» YOUR GOAL: Copy out the entries below, word for word, from the first line through the line containing "direction you've set.", including both of those lines.

» RECORDS PROVIDED:

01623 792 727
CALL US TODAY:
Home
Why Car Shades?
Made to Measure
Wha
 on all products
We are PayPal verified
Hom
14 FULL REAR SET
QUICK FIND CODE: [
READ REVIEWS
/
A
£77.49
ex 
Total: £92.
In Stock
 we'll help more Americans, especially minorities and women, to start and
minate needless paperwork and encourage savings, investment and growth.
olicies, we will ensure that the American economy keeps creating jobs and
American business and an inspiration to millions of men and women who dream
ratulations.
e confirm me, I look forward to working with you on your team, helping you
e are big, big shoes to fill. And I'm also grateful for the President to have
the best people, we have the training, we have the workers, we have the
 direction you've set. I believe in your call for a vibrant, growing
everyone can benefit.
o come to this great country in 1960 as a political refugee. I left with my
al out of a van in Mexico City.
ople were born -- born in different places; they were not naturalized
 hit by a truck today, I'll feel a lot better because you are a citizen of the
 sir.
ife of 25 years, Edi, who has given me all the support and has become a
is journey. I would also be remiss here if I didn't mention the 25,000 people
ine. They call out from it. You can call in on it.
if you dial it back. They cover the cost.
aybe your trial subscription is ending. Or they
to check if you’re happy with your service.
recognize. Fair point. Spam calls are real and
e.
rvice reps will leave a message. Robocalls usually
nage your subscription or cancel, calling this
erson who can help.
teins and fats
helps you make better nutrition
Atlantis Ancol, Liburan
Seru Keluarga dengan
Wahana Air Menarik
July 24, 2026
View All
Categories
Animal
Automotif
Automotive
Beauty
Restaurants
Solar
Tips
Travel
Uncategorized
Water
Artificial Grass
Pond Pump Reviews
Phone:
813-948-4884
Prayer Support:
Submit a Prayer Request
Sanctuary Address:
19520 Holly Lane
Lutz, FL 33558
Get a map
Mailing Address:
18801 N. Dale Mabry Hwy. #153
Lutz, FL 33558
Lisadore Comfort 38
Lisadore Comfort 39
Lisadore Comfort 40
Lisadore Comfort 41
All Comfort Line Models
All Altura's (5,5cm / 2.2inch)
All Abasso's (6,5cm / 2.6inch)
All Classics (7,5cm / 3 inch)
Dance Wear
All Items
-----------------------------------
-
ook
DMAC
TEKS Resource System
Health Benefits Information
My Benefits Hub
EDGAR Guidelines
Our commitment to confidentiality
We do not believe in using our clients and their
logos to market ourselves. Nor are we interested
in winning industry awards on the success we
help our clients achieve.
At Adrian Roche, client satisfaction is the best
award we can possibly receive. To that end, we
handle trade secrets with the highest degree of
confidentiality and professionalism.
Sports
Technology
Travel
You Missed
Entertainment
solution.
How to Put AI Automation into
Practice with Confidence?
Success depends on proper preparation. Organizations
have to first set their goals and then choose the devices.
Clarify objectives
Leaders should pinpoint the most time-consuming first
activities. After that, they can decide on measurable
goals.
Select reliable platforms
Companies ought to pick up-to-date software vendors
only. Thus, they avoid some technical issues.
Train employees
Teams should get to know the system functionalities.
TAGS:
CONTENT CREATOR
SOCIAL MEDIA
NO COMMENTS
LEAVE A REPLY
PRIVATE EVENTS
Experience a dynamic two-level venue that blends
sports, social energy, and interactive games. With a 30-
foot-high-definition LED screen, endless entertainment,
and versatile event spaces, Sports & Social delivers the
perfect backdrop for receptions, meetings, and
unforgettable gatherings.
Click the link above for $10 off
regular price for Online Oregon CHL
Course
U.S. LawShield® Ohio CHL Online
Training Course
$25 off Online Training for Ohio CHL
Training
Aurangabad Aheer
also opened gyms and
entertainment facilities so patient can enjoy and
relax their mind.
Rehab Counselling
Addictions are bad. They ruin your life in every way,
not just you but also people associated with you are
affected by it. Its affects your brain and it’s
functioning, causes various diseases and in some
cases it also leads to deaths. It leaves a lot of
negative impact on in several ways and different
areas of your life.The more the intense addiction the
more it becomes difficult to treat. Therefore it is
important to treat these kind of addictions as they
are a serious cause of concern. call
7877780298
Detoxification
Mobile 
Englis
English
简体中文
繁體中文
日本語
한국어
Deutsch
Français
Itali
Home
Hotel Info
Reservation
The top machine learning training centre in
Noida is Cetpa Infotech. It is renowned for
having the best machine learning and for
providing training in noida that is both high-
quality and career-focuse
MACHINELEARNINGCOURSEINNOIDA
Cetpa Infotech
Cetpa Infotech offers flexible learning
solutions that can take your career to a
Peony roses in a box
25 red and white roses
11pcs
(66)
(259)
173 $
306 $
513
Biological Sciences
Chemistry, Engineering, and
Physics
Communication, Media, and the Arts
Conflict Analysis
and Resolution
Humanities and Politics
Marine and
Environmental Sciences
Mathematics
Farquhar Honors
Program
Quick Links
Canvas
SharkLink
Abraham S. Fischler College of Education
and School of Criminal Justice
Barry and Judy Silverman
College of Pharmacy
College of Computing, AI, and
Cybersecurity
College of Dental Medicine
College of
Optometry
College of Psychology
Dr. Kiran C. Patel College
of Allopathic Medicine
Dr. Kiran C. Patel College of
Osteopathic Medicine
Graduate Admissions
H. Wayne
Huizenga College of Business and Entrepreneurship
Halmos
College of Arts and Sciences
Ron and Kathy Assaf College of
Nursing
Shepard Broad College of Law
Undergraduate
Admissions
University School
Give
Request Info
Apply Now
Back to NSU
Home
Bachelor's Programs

» RESPONSE TO THIS TASK:
01623 792 727
CALL US TODAY:
Home
Why Car Shades?
Made to Measure
Wha
 on all products
We are PayPal verified
Hom
14 FULL REAR SET
QUICK FIND CODE: [
READ REVIEWS
/
A
£77.49
ex 
Total: £92.
In Stock
 we'll help more Americans, especially minorities and women, to start and
minate needless paperwork and encourage savings, investment and growth.
olicies, we will ensure that the American economy keeps creating jobs and
American business and an inspiration to millions of men and women who dream
ratulations.
e confirm me, I look forward to working with you on your team, helping you
e are big, big shoes to fill. And I'm also grateful for the President to have
the best people, we have the training, we have the workers, we have the
 direction you've set. I believe in your call for a vibrant, growing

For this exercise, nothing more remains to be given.